Only 10 Tankers Transited Hormuz Strait Over the Past Week

by Ship & Bunker News Team
Tuesday March 24, 2026

Only around 10 tankers are estimated to have transited the Strait of Hormuz in the past week, according to Clarksons Research.

Those vessels carried about 12 million bbls, compared with a typical 250 tankers moving roughly 300 million bbls in a normal week, Steve Gordon, Global Head of Clarksons Research, said in an email update on Monday.

Gordon noted that around 75% of transits in the past week have been outbound, pointing to a market where vessels are primarily leaving the Gulf rather than entering it.

The imbalance suggests limited fresh cargo inflows and a continued drawdown of ships already positioned within the region.

Overall, transits across vessel types remain about 95% below pre-conflict levels, with activity reduced to just a handful of ships per day.

The disruption is also feeding into higher transport costs.

Clarksons estimates the cost of moving crude on a US Gulf-Asia route has risen to about $10/bbl, up from roughly $5/bbl at the start of the year, as longer routes and tighter vessel supply reshape trade flows.

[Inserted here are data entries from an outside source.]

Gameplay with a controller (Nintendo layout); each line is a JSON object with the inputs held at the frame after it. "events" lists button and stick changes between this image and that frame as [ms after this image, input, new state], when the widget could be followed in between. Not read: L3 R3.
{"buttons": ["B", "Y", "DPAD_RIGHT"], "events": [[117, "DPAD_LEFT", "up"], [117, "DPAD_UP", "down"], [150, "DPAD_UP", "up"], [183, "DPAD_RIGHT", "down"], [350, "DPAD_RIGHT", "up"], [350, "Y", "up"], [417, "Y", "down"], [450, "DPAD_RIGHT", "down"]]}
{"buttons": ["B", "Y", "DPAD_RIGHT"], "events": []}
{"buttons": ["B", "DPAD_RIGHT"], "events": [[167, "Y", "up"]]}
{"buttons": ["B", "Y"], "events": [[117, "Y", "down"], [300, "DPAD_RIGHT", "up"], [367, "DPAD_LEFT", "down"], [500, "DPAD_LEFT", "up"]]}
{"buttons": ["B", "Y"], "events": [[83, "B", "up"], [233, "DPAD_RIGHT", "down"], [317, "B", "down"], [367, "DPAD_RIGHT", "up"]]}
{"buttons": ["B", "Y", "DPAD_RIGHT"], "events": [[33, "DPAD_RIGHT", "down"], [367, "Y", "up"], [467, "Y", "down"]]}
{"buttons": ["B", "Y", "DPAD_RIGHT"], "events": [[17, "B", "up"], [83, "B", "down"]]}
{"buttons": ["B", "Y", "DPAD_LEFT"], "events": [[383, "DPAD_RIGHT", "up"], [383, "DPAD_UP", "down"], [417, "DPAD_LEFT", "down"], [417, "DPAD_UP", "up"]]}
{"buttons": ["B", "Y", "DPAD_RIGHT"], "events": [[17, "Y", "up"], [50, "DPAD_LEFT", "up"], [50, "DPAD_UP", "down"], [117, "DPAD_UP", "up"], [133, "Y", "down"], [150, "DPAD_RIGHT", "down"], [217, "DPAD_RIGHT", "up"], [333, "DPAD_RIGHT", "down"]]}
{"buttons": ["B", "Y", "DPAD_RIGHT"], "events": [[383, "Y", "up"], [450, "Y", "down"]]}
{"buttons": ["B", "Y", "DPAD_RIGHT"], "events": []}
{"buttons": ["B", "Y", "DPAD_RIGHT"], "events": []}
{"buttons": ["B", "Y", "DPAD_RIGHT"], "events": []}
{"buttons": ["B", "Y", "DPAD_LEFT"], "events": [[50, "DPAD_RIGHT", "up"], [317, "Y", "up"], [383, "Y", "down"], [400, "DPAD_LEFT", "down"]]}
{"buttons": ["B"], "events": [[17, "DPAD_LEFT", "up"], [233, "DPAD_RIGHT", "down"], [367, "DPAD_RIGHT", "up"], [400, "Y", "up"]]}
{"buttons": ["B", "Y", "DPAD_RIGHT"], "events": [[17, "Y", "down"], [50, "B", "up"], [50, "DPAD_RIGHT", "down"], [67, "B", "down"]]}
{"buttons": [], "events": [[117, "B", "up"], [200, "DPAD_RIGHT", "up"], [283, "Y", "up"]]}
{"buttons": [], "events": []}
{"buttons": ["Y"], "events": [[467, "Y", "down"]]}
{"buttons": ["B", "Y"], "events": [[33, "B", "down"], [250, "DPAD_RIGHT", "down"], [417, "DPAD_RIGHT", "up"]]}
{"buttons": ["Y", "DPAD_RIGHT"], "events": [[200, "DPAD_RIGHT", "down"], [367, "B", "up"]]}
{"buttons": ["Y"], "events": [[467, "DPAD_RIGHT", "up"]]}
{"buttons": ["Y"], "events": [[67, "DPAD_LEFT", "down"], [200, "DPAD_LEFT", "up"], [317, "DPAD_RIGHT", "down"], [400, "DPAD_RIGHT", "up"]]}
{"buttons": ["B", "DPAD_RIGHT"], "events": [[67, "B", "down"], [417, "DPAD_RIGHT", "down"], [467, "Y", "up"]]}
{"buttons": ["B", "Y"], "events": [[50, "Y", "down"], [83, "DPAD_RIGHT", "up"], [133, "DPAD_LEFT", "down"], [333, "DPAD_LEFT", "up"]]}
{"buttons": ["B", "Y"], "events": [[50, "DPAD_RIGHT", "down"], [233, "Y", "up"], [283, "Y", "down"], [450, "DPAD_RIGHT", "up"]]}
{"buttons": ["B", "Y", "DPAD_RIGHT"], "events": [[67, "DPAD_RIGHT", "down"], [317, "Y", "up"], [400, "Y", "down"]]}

Gas shipping is similarly constrained, with only a ‘trickle’ of very large LPG carriers continuing to pass through the strait, running at around 80% below normal levels.

At the same time, bunker prices have surged to a multi-month high at key ports.

This has led operators to adjust vessel speed for efficiency.

Clarkson's data suggests average container vessel speeds have eased by about 2% in March as operators adjust to higher fuel costs.